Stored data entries

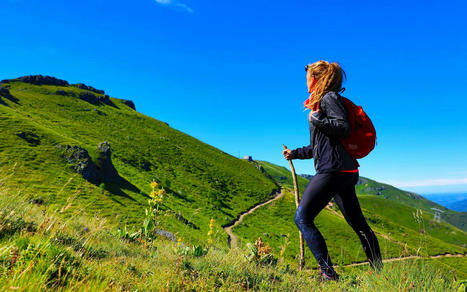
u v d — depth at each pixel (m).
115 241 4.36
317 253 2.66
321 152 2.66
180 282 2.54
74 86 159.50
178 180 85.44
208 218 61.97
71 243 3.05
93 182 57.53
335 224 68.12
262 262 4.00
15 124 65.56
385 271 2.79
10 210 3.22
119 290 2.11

--

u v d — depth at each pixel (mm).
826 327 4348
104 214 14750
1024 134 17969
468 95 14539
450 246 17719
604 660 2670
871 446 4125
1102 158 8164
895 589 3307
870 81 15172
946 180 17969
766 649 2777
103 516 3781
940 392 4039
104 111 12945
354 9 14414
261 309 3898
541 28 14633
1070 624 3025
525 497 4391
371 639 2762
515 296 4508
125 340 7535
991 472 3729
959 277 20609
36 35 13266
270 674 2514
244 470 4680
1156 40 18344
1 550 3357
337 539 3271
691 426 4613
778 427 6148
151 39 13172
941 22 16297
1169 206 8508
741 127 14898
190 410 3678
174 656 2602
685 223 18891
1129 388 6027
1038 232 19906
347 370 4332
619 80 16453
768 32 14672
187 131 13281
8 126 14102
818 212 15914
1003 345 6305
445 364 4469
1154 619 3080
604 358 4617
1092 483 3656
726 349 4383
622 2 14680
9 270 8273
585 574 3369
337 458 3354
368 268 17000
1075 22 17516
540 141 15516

:: WHAT IS BEING ASKED ::
The count of lines in the records above holding the word "pixel" should be reported as a number, with nothing added.

:: SOLUTION TO THIS PROBLEM ::
2